4 thoughts on “Loot Piñatas: How much are you worth?”

  1. I’m not familiar with many of the mobile titles listed but how many of them are MMO or MMO-adjacent?

    PUBG Mobile is, I assume (like the main game, 100 players start a round and is there a social space before a round begins?).

    Genshin Impact is not (max of 4 players and no social spaces that I’ve ever encountered)

    I just wonder if the take-away is that making MMOs in general is a bad business decision…

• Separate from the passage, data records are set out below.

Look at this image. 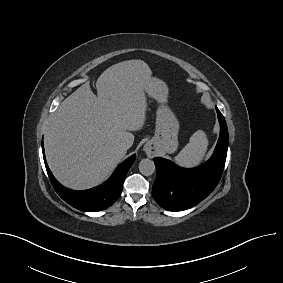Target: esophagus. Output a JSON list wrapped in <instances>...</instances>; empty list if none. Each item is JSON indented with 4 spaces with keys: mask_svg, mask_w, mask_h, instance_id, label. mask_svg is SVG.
<instances>
[{
    "mask_svg": "<svg viewBox=\"0 0 283 283\" xmlns=\"http://www.w3.org/2000/svg\"><path fill=\"white\" fill-rule=\"evenodd\" d=\"M144 151L149 157H154L157 154V148L155 147L153 143H147L144 146Z\"/></svg>",
    "mask_w": 283,
    "mask_h": 283,
    "instance_id": "1",
    "label": "esophagus"
}]
</instances>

    • Pokemon GO is an MMO, and one of the few where I play with other people. Just this weekend I roamed around the local park with a bunch of people I did not yet know, raiding. It’s an MMO by any stretch of the imagination. Roblox is. I haven’t played PUBG Mobile, but if it is anything like Fortnite, then there’s a huge social component outside of the battle. If that isn’t true for PUBG, it is most definitely true for Fortnite.

      I don’t think the lesson is “don’t make MMOs”, but rather, “don’t make people play for hundreds of hours until they can play the current content with other people”. Grinding is for single player RPGs and who has the patience for it these days? Especially when most MMOs cater to the level capped player?

      Again, FFXIV is an exception here, but it is prevalent most everywhere else.

  2. All the games you’re listing may be MMOs but most of them aren’t MMORPGs and it’s really only the latter that almost everyone who posts and comments in this part of the blogosphere cares about. I personally stopped using the term “MMO” several years ago. It’s way too broad to be of much use other than at a macro level. All it really means is games that are online and have a lot of people, which is too vague to be useful.

    Leaving definitions aside, the age demographics are both opaque and intriguing. I saw something a few weeks ago that suggested something like 90% of all current WoW players were under 30. The implication was that they were mostly not adults. It completely flew in the face of my perception but it was quoted with some authority. I referred to it in a post but I forget which one. I had assumed it was mostly old people who remembered WoW from 2004 who were still soldiering on in Azeroth, like it is in EQ and EQ2 but apparently not. I assume those people are in Classic if they’re around at all, while all the kids play Retail.

    My impression from playing all the newer MMORPGs I keep trying is that most of the people around me are probably school or college age. I can only base it on general chat or guild chat in the games where I join guilds. The general feel is *much* younger than it used to be when I played MMORPGs ten or fifteen years ago. Back then, it felt like few people were much under forty! The cash shops certainly seem to be geared towards an adolescent mindset, too, that’s for sure.

    • We had some criteria at Massively over what constituted an MMO. Persistent world was a big one. Some large number of simultaneous players. Players confined to just one server to benefit social ties, so you would find yourself grouping with the same people over and over.

      Yeah, so, none of those are true anymore. In WoW and FFXIV, you largely stay in your hub city and wait for your instance to pop, when you are grouped with people you will never see again who can come from any of a number of servers, then the instance ends and you are back in the home city you rarely leave.

      Given modern MMOs, we really have to take another look at all those games we claim AREN’T MMOs, and see if they really are essentially the same?

      I’m not calling all the mobile games listed MMOs, though I feel battle royale games are topologically identical to most players lived experience of MMOs in the modern era.